*What is required:* As soon as the line containing "وأكدت هدير عبد" appears in the material below, start returning lines exactly, and end with the line containing "داخل الشقة و".

(Records shown begins)

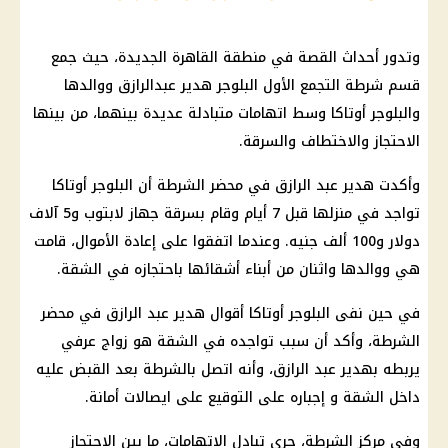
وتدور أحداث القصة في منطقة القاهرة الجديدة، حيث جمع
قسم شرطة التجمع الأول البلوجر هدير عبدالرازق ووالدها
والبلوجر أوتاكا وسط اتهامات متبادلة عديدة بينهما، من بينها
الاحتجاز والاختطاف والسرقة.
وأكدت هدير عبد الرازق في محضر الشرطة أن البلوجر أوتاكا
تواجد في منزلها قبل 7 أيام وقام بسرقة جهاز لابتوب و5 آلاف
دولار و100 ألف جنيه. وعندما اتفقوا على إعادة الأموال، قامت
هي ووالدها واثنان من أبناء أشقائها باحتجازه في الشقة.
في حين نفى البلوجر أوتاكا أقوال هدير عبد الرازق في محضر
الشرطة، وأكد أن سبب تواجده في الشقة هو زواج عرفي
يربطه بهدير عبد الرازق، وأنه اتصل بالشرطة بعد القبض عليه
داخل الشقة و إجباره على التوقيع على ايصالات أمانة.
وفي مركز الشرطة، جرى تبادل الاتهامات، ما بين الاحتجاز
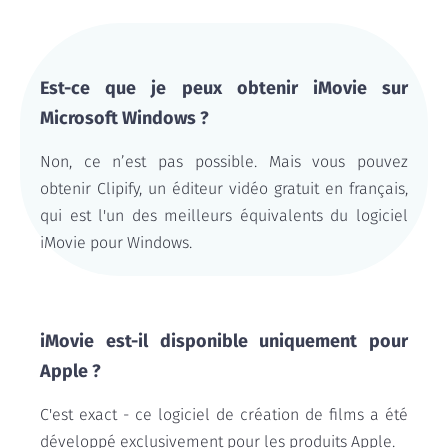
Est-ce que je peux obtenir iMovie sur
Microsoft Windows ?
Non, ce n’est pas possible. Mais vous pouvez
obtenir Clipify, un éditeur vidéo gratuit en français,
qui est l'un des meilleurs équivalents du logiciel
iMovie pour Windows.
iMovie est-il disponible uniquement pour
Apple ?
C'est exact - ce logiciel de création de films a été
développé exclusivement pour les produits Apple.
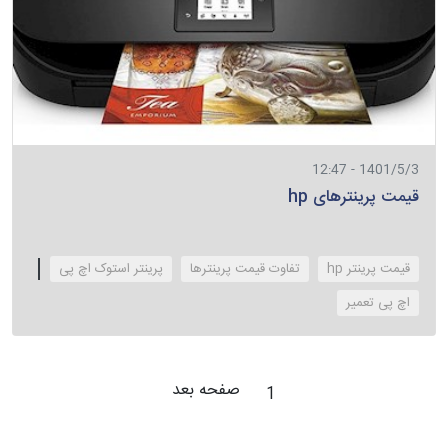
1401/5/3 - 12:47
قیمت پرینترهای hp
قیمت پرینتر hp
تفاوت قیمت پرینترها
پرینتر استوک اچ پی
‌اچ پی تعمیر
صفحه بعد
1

(Records shown ends)
(Records shown begins)

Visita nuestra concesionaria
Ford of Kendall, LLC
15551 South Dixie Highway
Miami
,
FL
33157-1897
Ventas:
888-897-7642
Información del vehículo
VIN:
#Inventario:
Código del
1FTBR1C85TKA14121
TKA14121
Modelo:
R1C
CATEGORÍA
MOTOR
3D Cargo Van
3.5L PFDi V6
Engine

(Records shown ends)
(Records shown begins)

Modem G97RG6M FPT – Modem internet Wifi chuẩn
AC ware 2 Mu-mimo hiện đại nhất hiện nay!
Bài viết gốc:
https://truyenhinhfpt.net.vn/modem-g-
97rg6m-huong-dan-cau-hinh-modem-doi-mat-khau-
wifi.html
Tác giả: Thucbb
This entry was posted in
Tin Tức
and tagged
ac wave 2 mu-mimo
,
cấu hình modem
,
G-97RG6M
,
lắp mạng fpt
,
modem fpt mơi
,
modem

(Records shown ends)

*Result for this exercise:*
وأكدت هدير عبد الرازق في محضر الشرطة أن البلوجر أوتاكا
تواجد في منزلها قبل 7 أيام وقام بسرقة جهاز لابتوب و5 آلاف
دولار و100 ألف جنيه. وعندما اتفقوا على إعادة الأموال، قامت
هي ووالدها واثنان من أبناء أشقائها باحتجازه في الشقة.
في حين نفى البلوجر أوتاكا أقوال هدير عبد الرازق في محضر
الشرطة، وأكد أن سبب تواجده في الشقة هو زواج عرفي
يربطه بهدير عبد الرازق، وأنه اتصل بالشرطة بعد القبض عليه
داخل الشقة و إجباره على التوقيع على ايصالات أمانة.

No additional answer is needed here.